Wow smoothbore19 you have a lot of mods to add. The very first mod I would do is the Eli Ramp mod. Not only does it help show you what mode you are in by color but it also looks really cool too. Here is a list of the mods I have on my Tron Pro and I love them all. You can go as crazy as you want. It's going to cost a lot so you might want to do a little at a time.

Tron might be the pin that has the most mods ever made in a pinball machine. Most Tron mods can still be found online but I think there is still a waiting list for the Tron Arcade cab mod. Not sure on that. The arcade cab is a very pricey but awesome mod. One of the best in pinball I think. New people still notice it when they come over.

Eli's Color Ramp mod
Shaker motor (if it doesn't have it)
Tron Arcade mod (w/ animated led screen)
Color DMD
Target Decals
Florescent orange and blue color plastic protectors
Add LEDs to the Recognizer
Swap out tiny Lightcycles with Halmark Cycles (with led wire mod)
Add Clu and 3 passenger Light Jet (diecast metal toys) - led them and use hard wire to mount
Clu Carrier (diecast metal toy) - led and use hard wire to mount
Flynn white retro lightcycle (add near plunger launch)
Zeus figure
Chrome style bumpers swap
Mirror Blades
LED flipper buttons
LED chase lights to back glass beam on Sam/Quora
Orange Zen plastic over Zen switch
Laser cut metal Tron Disk covers for speakers
LED color cycle for speakers
LED lights to entire playfield
Add bright LED flasher under the Arcade scoop hole. Flashes bright light in hole before the ball is ejected.
Swap crappy black rubber in disk spinner with white rubber spinner when it stops working as it should.
Encom logo on coindoor
LED color chase lights under pinball
Rules and Free Play instruction cards with cooler art such as Quora or Gem (print yourself)
Tron metal key chain for your pin keys
LED color change Plexi topper art (Pick your favorite)
Flynn LED sign (if you can find one)

Here is a quick vid of my table

Quoted from smoothbore19:

Got the code updated from the Stern website. Now to get a list together of to do mods.

#7994 5 years ago

Quick question what playgirl toys came with the first run machines? Was it two light cycles or one cycle and the car?

#7995 5 years ago

Two cycles.

#7996 5 years ago

Well shit maybe I don't have a first run I have the car and a cycle. How do I tell if it's a first run? I have the 3d translight and I'm pretty sure it's silk-screened artwork guess I'll check the sticker on the back when I get home. This machine was sold to me as a first run.

#7997 5 years ago
Quoted from smoothbore19:

Well shit maybe I don't have a first run I have the car and a cycle. How do I tell if it's a first run? I have the 3d translight and I'm pretty sure it's silk-screened artwork guess I'll check the sticker on the back when I get home. This machine was sold to me as a first run.

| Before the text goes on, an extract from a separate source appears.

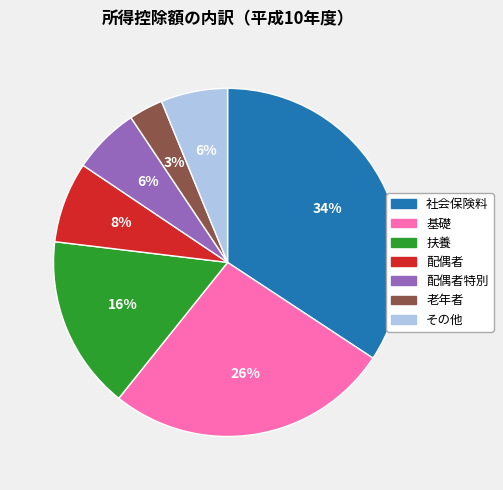

Is there a majority slice in this chart?

No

There is nothing special about a first run, newer is better IMO. What is the date on the back of your game?

#7998 5 years ago

I'll have to check when I get home after work. What date range am I looking for for a 1st run.

#7999 5 years ago
Quoted from smoothbore19:

Well shit maybe I don't have a first run I have the car and a cycle. How do I tell if it's a first run? I have the 3d translight and I'm pretty sure it's silk-screened artwork guess I'll check the sticker on the back when I get home. This machine was sold to me as a first run.

I think in the later runs they ran out of cycles and had to use cars too.

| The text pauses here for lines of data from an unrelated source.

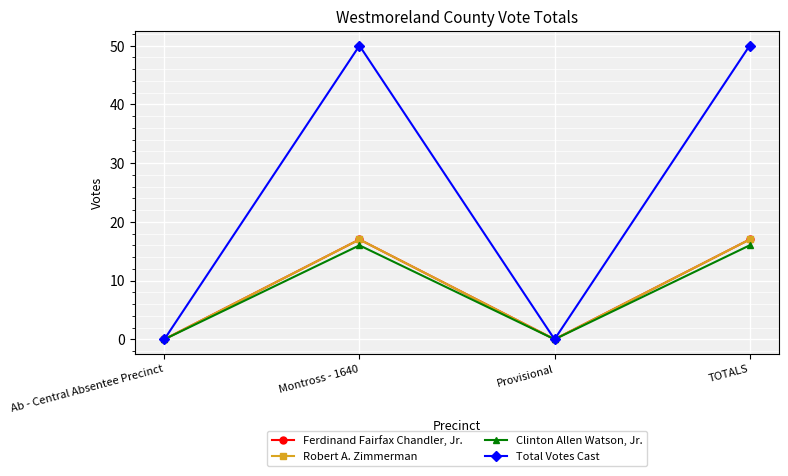

Does the chart have visible grid lines?

Yes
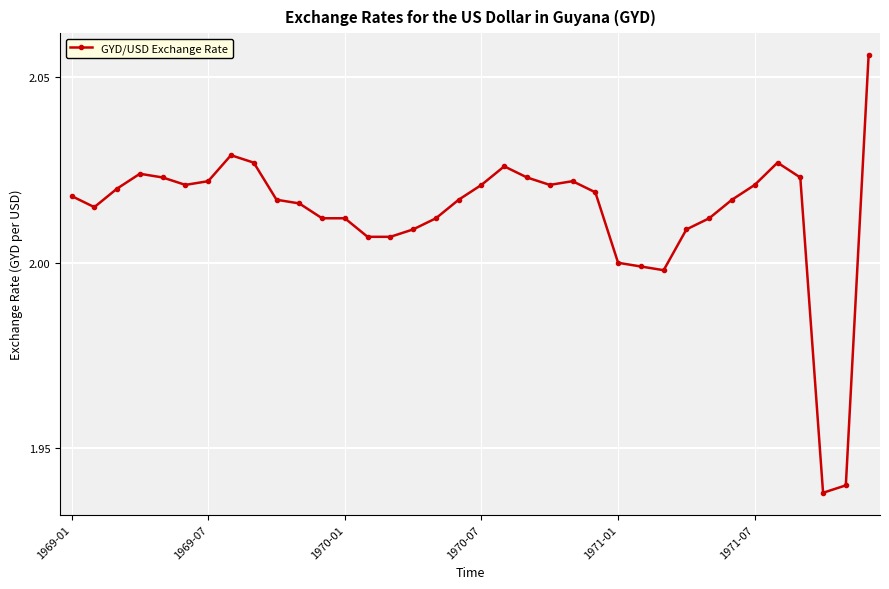

What is the difference between the maximum and minimum values?

0.1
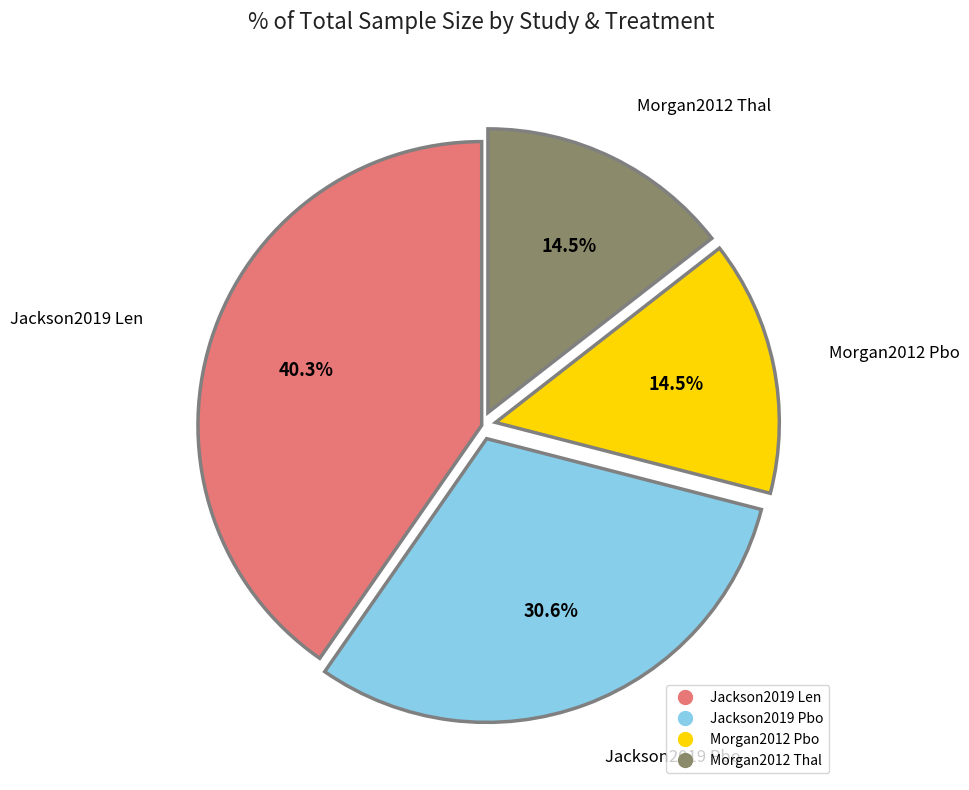

Does any single category account for the majority?

No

Most replace with the hallmark cycles and replace the min arcade cab right away...

#8000 5 years ago
Quoted from Goronic:

I think in the later runs they ran out of cycles and had to use cars too.
Most replace with the hallmark cycles and replace the min arcade cab right away...

I think I heard that too. If you look online there are other people out there that have a Quora car instead in the light cycle spot so it is quite possible that they ran out and did what they had to for a replacement.